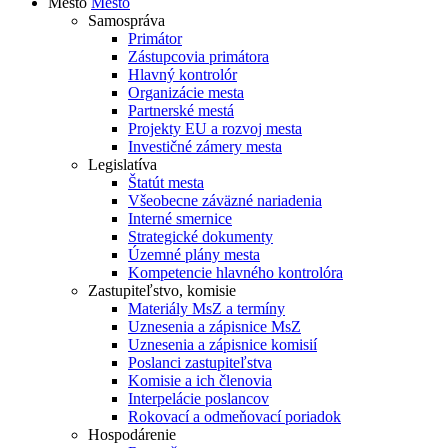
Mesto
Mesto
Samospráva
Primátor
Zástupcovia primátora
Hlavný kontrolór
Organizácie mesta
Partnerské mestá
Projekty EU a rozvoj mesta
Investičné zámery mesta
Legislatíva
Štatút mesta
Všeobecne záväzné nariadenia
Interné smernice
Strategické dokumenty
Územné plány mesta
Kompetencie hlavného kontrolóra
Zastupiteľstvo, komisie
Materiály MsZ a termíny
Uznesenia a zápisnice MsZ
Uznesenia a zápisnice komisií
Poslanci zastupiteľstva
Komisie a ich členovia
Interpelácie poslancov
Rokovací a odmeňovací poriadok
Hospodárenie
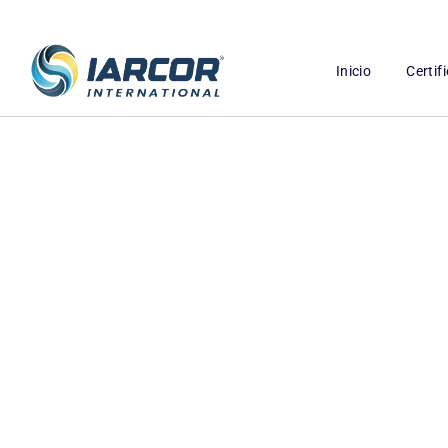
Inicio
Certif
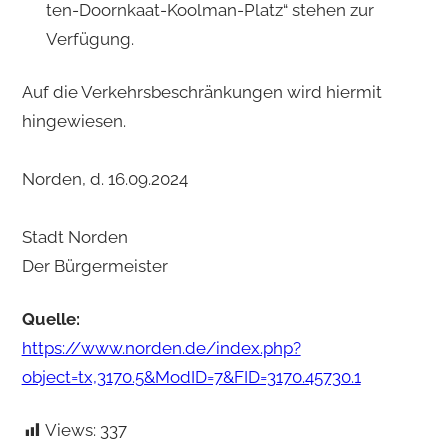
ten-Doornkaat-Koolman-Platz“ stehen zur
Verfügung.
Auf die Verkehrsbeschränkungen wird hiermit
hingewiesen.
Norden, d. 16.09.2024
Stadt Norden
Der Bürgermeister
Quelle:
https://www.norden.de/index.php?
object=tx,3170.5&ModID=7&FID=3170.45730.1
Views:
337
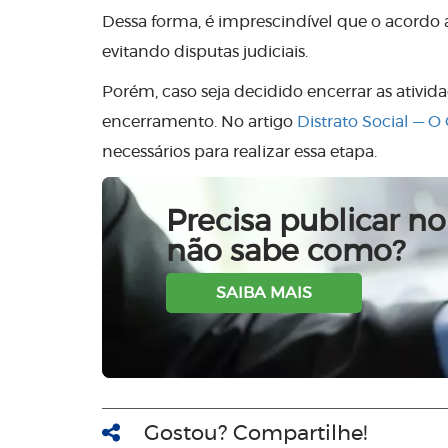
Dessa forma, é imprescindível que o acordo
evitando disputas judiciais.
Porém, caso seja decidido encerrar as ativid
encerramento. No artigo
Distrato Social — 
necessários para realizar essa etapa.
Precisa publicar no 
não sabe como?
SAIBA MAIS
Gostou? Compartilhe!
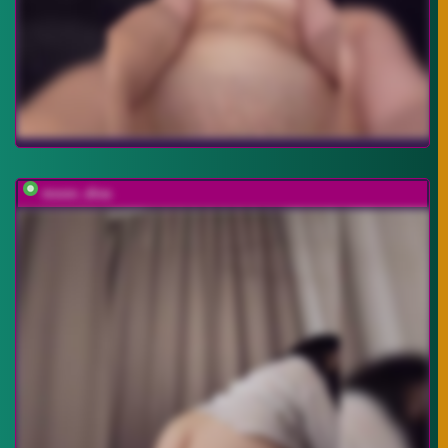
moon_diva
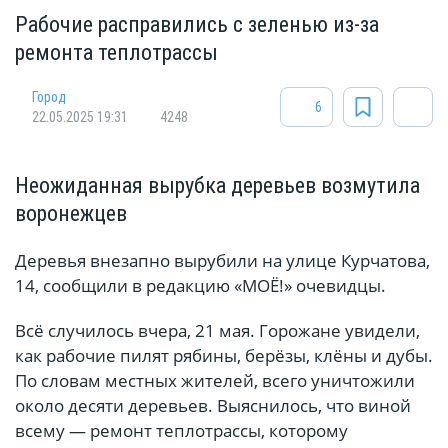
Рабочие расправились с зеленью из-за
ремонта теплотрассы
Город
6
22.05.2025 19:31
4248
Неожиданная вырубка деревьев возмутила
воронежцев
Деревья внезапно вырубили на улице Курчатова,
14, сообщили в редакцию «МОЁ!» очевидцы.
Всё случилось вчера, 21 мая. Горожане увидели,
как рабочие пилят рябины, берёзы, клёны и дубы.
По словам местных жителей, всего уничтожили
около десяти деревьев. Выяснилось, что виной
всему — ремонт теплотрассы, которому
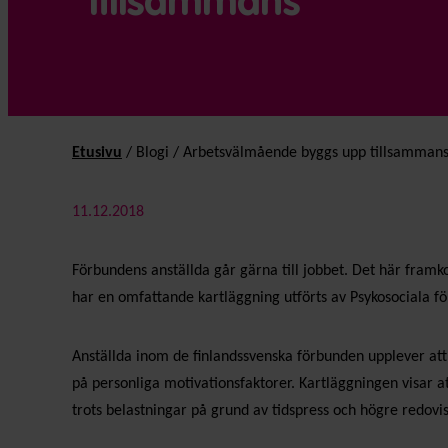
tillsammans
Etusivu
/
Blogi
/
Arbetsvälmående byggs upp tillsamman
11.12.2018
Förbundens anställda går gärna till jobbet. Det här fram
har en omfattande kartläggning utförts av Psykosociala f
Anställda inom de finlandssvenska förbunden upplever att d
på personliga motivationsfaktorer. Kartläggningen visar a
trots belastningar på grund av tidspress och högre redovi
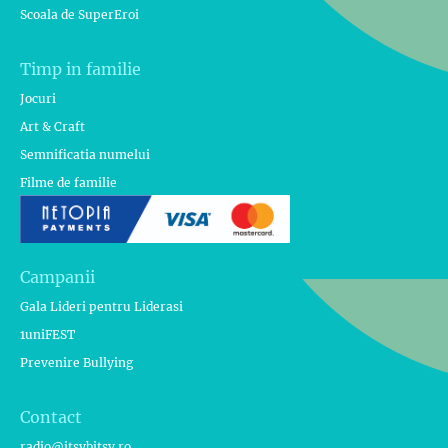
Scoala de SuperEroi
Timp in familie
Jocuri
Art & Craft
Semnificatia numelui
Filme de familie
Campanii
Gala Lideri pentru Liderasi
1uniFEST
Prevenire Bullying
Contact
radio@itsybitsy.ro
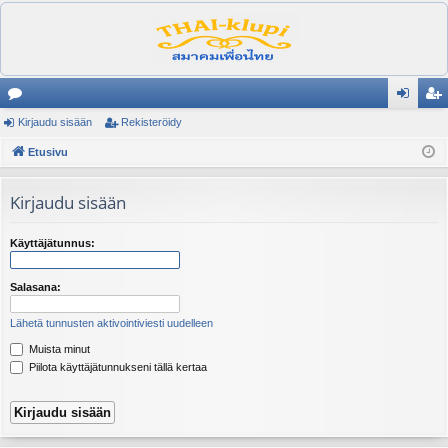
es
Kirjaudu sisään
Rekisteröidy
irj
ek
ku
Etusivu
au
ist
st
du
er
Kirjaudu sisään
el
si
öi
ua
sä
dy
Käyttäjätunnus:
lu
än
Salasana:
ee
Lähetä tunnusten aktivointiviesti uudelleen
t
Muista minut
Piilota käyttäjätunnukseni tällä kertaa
---
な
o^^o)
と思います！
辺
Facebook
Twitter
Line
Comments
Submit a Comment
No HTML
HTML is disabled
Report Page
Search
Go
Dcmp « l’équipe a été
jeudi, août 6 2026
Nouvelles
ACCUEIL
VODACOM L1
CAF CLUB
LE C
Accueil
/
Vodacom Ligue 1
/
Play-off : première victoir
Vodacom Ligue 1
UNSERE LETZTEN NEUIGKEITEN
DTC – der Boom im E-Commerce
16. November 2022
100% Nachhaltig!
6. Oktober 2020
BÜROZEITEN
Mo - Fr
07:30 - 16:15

## DIRECTIVE
Take the material above from the line bearing "Semnificatia numelui" through the line bearing "Piilota käyttäjätunnukseni tällä kertaa" and write it out exactly, both end lines included. Pictures stay out.

## YOUR SOLUTION
Semnificatia numelui
Filme de familie
Campanii
Gala Lideri pentru Liderasi
1uniFEST
Prevenire Bullying
Contact
radio@itsybitsy.ro
es
Kirjaudu sisään
Rekisteröidy
irj
ek
ku
Etusivu
au
ist
st
du
er
Kirjaudu sisään
el
si
öi
ua
sä
dy
Käyttäjätunnus:
lu
än
Salasana:
ee
Lähetä tunnusten aktivointiviesti uudelleen
t
Muista minut
Piilota käyttäjätunnukseni tällä kertaa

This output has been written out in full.